# LISTED RECORDS
####

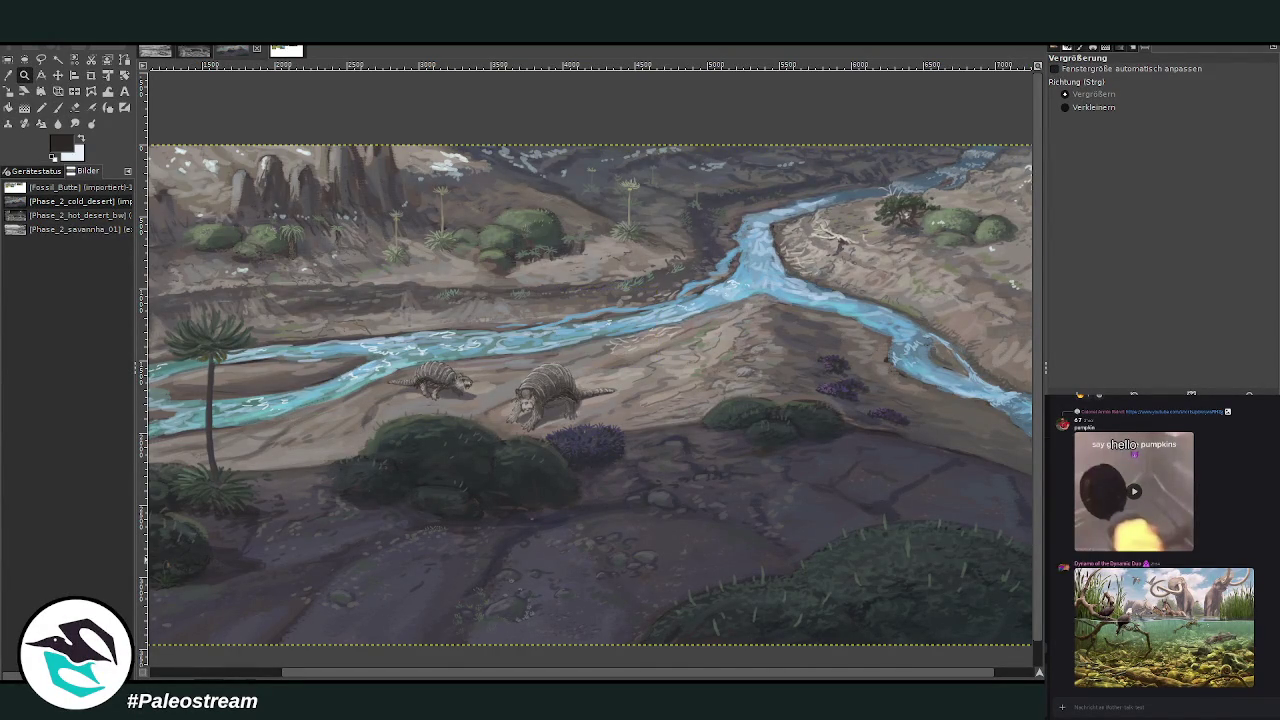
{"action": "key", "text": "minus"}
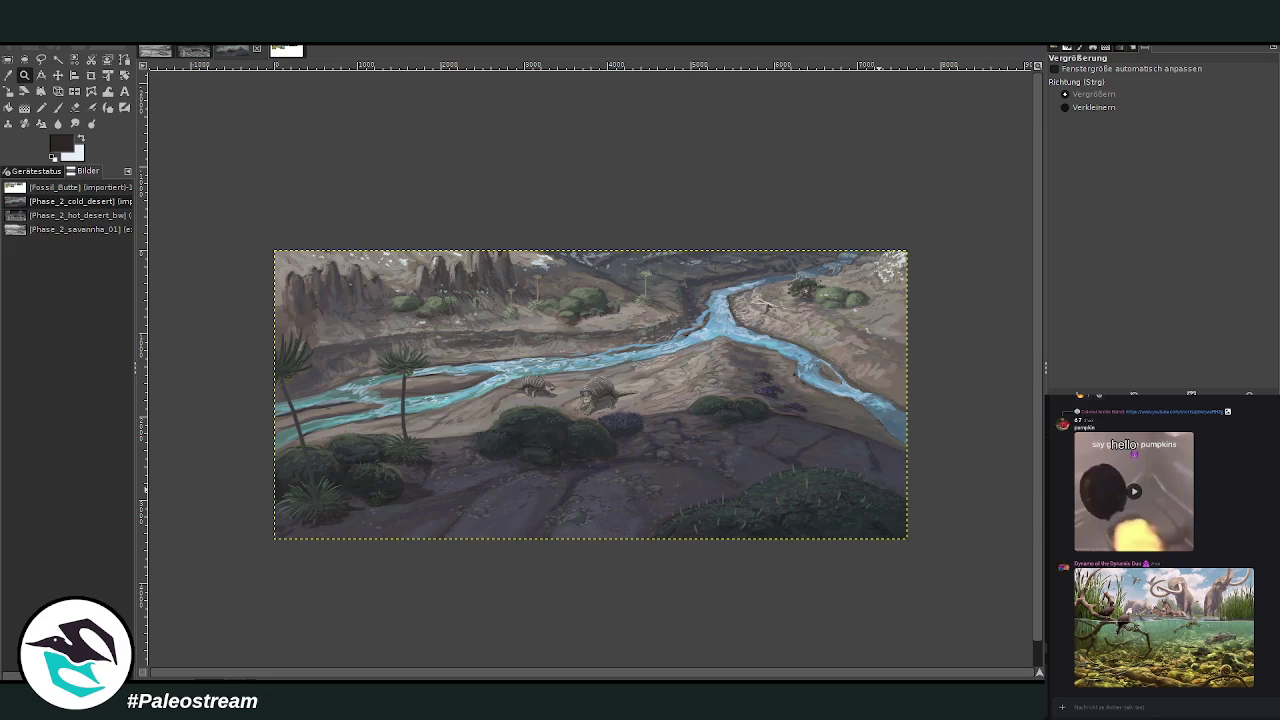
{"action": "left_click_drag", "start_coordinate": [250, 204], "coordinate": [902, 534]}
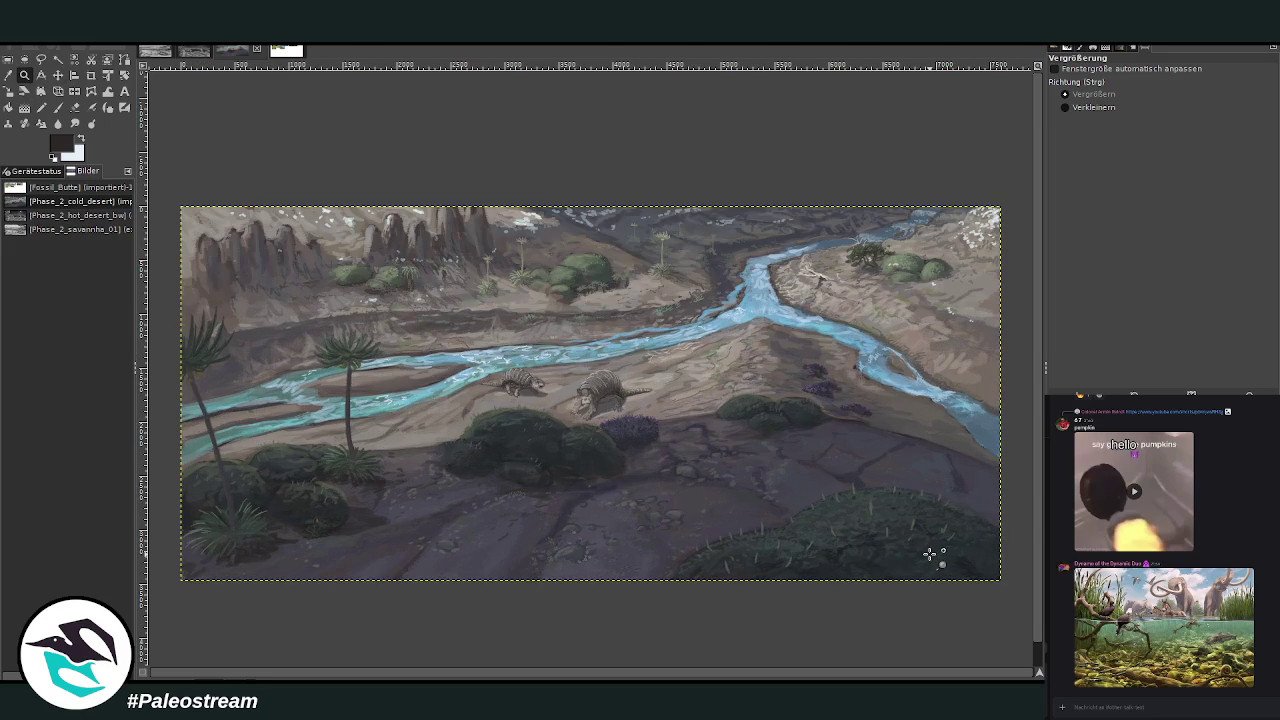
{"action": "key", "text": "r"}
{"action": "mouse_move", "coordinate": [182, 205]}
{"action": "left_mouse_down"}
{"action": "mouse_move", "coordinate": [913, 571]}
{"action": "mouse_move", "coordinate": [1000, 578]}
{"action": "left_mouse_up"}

####

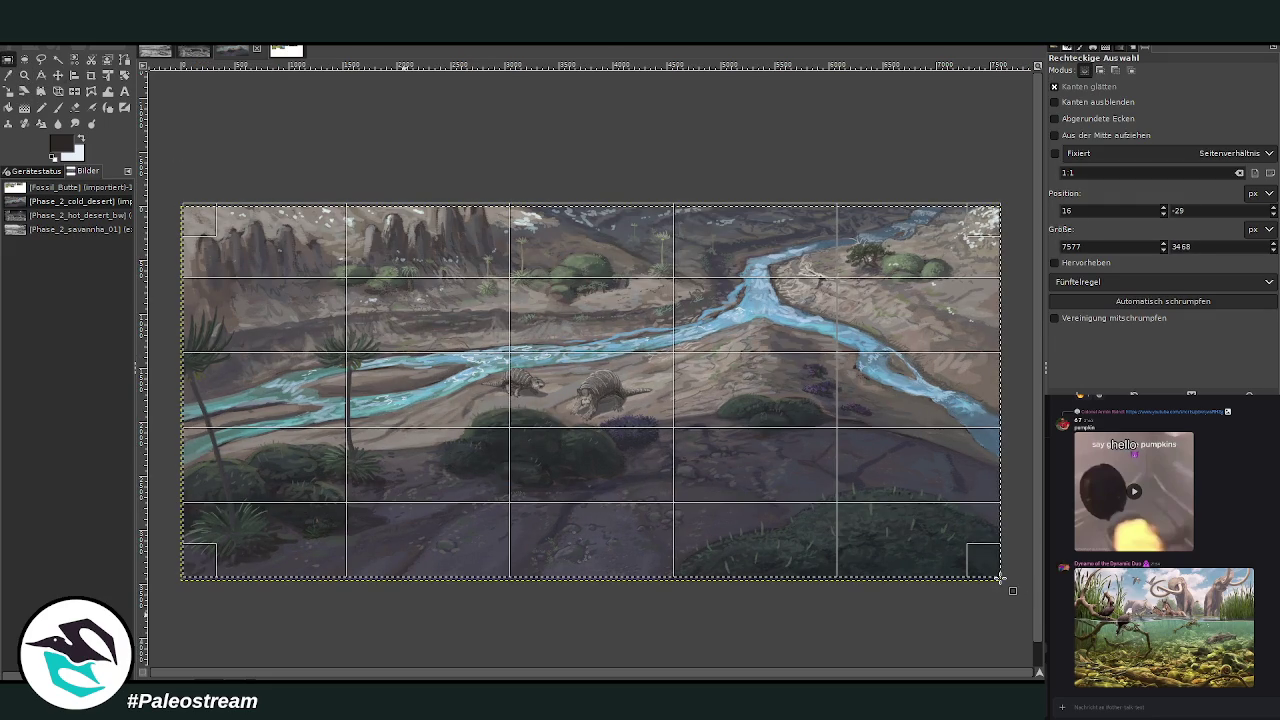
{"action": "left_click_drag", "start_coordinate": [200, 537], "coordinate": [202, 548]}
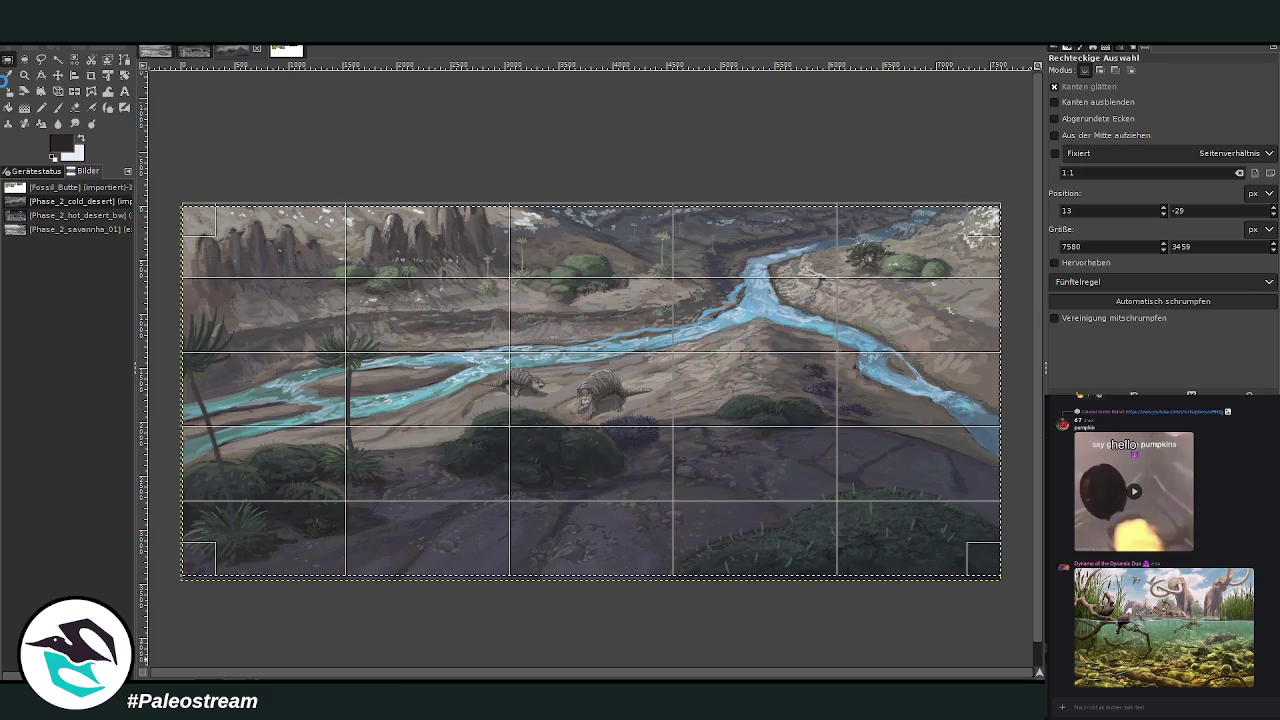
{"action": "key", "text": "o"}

####

# WHAT YOU SHOULD DO
What lines in the material above hold the string "coordinate"? List them.

# ANSWER
{"action": "left_click_drag", "start_coordinate": [250, 204], "coordinate": [902, 534]}
{"action": "mouse_move", "coordinate": [182, 205]}
{"action": "mouse_move", "coordinate": [913, 571]}
{"action": "mouse_move", "coordinate": [1000, 578]}
{"action": "left_click_drag", "start_coordinate": [200, 537], "coordinate": [202, 548]}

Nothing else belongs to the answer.